CFPB Publishes Rulemaking Agenda That Has Doubled in Size in Six Months

The Consumer Financial Protection Bureau hasn’t officially announced it yet, but its regulatory agenda as of the Fall of 2022 has been published, a document that is updated twice a year to detail its planned rulemaking activities, and there are several items on the list that likely pertain to companies in the accounts receivable management industry.

The CFPB’s agenda can be accessed by clicking here.

Among the changes from its Spring agenda, a rule on Consumer Access to Financial Records, which was in the pre-rule stage in the Spring, is not on the Fall rulemaking agenda. The only other change from the Spring was a rule on Adverse Information in Cases of Human Trafficking Under the Debt Bondage Repair Act which was completed.

Where the CFPB only had five items on its agenda when it published its Spring list, it has twice as many items on it now.

In the pre-rule stage are:

  • Overdraft Fees
  • Fair Credit Reporting Act Rulemaking
  • Required Rulemaking on Personal Financial Data Rights
  • Fees for Insufficient Funds

In the proposed rule stage are:

  • Amendments to FIRREA Concerning Automated Valuation Models
  • Property Assessed Clean Energy Financing
  • Nonbank Registration – Nonbank Covered Persons Subject to Certain Enforcement Orders
  • Nonbank Registration – Terms and Conditions
  • Credit Card Penalty Fees

In the final rule stage is: Small Business Lending Data Collection Under the Equal Credit Opportunity Act.

The item on a terms and conditions is something that the CFPB has not yet mentioned.
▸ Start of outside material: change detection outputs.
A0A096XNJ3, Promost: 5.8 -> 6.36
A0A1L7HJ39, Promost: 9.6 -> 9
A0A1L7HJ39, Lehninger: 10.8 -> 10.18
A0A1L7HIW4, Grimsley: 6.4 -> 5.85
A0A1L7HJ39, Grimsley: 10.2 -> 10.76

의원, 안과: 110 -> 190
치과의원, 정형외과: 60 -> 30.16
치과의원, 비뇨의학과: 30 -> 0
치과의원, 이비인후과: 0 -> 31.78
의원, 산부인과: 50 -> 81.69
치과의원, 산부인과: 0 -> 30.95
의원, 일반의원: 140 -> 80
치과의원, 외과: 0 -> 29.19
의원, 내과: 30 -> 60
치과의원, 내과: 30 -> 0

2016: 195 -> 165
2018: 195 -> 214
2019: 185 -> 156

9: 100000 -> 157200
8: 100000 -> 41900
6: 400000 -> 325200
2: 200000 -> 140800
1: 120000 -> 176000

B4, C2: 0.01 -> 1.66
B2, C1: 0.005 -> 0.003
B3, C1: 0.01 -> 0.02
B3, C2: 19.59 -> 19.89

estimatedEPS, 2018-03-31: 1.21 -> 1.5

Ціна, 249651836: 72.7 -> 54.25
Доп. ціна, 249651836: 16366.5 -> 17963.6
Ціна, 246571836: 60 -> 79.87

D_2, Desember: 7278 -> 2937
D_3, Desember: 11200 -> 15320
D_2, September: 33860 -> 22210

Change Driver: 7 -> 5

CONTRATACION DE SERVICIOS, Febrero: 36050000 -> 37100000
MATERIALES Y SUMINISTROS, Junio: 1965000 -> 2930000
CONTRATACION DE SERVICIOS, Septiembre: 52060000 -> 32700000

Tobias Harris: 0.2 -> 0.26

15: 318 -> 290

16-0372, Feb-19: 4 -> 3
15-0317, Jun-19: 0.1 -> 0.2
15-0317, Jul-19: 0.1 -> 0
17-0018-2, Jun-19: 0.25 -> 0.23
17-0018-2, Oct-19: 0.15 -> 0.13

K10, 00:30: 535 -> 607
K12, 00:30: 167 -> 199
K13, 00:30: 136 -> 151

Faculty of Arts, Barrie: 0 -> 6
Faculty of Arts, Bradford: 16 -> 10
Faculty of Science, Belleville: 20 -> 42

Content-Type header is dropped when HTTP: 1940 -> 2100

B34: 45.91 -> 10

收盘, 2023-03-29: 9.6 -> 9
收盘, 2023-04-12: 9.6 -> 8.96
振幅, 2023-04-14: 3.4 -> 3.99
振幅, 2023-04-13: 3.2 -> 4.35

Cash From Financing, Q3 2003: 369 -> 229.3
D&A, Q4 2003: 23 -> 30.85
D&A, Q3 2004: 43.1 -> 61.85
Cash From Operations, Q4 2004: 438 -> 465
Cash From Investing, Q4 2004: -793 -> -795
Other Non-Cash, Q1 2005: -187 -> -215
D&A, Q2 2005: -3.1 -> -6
The agenda says that, “The Bureau is developing a proposed rule that would require supervised nonbank entities to register with the Bureau and provide information about their use of certain terms and conditions in standard-form contracts. In particular, the Bureau is developing a proposal to collect information standard terms used in contracts that are not subject to negotiating or that are not prominently advertised in marketing.” It seems related to a rule that would create a repeat offender registry by requiring nonbank entities to report enforcement actions and court orders to the CFPB.